━━━ Supplied data ━━━

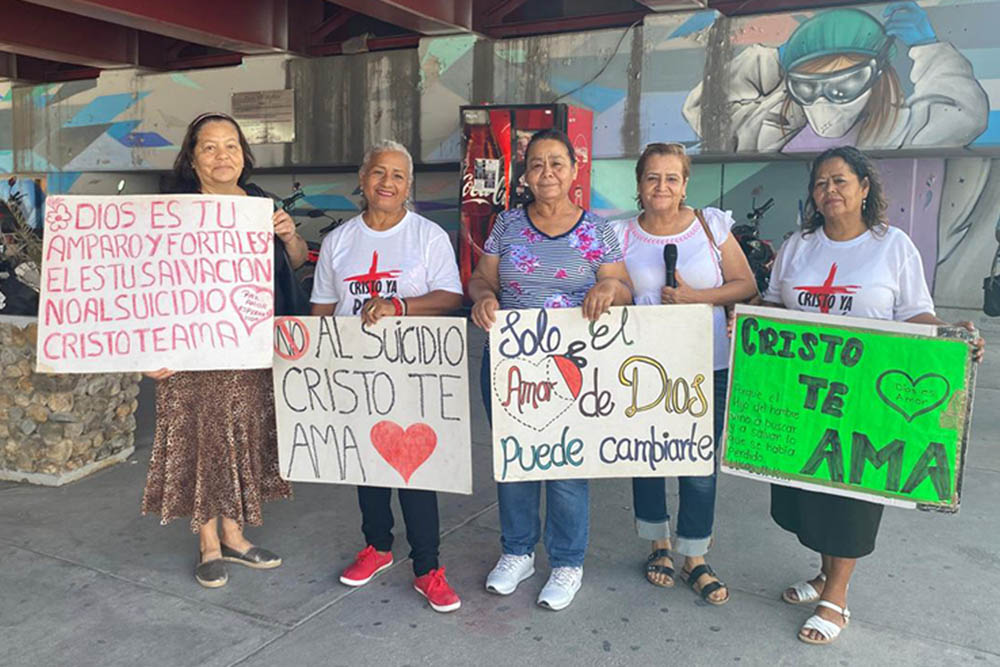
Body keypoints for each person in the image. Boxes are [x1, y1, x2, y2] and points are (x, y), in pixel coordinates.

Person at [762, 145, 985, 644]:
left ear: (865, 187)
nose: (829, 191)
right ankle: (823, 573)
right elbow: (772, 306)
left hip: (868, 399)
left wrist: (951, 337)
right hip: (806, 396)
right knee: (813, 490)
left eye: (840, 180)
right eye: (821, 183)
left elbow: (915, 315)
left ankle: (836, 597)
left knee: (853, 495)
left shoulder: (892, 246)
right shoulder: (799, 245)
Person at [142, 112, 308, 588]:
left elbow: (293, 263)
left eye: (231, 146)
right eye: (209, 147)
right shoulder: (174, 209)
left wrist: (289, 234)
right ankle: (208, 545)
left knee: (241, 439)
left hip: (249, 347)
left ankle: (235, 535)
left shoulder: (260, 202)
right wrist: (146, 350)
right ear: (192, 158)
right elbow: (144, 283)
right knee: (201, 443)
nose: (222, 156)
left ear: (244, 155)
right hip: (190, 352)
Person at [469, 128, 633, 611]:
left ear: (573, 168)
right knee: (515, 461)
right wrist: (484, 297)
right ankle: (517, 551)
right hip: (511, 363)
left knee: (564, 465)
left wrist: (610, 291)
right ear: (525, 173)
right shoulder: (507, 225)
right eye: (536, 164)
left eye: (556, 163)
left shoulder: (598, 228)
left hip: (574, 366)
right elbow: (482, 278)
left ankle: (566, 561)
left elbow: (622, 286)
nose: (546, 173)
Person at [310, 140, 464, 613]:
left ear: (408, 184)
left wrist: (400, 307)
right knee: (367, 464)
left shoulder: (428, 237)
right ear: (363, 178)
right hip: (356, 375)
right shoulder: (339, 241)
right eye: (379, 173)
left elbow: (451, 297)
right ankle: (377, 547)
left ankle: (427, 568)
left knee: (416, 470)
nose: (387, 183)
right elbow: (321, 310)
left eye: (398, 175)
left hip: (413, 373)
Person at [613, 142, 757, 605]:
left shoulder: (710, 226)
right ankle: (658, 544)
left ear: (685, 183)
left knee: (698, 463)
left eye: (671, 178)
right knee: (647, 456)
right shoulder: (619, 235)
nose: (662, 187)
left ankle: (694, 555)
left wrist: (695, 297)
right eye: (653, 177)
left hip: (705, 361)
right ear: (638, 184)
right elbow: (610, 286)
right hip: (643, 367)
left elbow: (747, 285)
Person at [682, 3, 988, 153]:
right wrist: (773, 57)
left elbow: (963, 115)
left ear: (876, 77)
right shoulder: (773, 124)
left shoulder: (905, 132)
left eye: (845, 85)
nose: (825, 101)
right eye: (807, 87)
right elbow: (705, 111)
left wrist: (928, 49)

━━━
━━━ Supplied data ━━━

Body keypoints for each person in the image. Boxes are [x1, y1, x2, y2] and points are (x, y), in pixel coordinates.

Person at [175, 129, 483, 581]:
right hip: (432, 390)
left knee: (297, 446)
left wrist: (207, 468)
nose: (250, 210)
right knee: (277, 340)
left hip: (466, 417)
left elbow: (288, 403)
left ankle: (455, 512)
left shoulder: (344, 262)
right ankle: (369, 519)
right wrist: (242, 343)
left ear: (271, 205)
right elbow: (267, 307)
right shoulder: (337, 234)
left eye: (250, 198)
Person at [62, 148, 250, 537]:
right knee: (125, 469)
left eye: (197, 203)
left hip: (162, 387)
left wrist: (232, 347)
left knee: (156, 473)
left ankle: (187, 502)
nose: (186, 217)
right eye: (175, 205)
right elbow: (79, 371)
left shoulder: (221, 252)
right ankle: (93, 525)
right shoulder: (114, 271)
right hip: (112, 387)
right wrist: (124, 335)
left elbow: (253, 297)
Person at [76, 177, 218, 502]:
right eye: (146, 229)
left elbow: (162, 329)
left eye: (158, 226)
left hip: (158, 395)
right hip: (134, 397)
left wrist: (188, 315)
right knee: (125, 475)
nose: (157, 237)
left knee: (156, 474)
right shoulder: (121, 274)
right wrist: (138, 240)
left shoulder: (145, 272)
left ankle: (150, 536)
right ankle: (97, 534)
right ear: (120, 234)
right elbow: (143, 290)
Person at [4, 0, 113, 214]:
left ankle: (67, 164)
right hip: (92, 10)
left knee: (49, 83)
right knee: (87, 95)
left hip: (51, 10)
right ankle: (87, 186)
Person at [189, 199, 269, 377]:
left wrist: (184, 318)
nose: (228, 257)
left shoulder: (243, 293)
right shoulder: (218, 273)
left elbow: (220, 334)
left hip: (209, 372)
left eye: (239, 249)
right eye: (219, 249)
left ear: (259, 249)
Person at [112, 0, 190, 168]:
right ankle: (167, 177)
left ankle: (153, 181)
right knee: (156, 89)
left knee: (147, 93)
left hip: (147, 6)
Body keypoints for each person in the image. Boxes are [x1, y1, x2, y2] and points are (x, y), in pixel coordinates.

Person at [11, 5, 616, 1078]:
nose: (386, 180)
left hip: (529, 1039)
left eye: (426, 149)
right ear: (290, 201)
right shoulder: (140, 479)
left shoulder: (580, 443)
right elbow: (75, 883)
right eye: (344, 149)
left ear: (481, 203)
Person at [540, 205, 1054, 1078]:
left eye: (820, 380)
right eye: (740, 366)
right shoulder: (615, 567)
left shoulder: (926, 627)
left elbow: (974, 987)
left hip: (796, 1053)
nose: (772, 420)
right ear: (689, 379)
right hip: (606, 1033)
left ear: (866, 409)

━━━
━━━ Supplied data ━━━

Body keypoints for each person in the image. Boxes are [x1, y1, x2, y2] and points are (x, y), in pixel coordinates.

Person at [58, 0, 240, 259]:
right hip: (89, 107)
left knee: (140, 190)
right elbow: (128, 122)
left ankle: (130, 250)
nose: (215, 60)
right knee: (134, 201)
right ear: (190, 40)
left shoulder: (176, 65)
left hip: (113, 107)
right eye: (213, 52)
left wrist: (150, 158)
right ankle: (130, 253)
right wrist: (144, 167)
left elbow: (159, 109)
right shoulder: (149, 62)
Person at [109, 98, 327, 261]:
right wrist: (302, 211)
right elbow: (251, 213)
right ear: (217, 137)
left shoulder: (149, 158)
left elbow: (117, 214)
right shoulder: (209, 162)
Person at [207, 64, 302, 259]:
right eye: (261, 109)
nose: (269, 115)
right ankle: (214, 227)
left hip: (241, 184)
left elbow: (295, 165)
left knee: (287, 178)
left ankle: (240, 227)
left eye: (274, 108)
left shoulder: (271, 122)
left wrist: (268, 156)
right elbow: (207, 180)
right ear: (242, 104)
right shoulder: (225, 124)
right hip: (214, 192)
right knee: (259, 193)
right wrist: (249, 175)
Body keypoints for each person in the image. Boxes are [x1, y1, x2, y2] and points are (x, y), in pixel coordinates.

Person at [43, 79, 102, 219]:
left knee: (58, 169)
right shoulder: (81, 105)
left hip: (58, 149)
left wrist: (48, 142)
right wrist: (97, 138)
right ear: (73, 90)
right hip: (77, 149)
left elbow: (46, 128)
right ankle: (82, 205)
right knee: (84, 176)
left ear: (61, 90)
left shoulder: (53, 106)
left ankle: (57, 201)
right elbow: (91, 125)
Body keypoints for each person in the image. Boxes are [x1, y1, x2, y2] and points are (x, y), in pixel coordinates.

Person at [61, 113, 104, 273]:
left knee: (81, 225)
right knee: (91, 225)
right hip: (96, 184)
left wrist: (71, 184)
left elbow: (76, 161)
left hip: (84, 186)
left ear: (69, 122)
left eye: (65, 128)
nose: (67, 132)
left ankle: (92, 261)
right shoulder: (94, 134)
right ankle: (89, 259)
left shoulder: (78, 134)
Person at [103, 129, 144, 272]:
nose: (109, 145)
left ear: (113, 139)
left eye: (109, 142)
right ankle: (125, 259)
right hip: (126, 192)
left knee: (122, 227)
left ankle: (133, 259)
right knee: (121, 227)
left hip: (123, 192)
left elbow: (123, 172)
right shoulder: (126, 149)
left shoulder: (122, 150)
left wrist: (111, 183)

━━━

§ Exercise
What is needed is an exact copy of the lines above, from the one containing "left wrist: (268, 156)" through the one containing "right hip: (96, 184)", with nothing added.

§ Result of the exercise
left wrist: (268, 156)
right elbow: (207, 180)
right ear: (242, 104)
right shoulder: (225, 124)
right hip: (214, 192)
right knee: (259, 193)
right wrist: (249, 175)
Body keypoints for each person in the image. Boxes are [x1, y1, x2, y2] and points are (x, y), in pixel coordinates.

Person at [43, 79, 102, 219]:
left knee: (58, 169)
right shoulder: (81, 105)
left hip: (58, 149)
left wrist: (48, 142)
right wrist: (97, 138)
right ear: (73, 90)
right hip: (77, 149)
left elbow: (46, 128)
right ankle: (82, 205)
right knee: (84, 176)
left ear: (61, 90)
left shoulder: (53, 106)
left ankle: (57, 201)
right elbow: (91, 125)
Body keypoints for each person in the image. Boxes are [x1, y1, x2, y2] and points are (x, y), in pixel coordinates.

Person at [61, 113, 104, 273]:
left knee: (81, 225)
right knee: (91, 225)
right hip: (96, 184)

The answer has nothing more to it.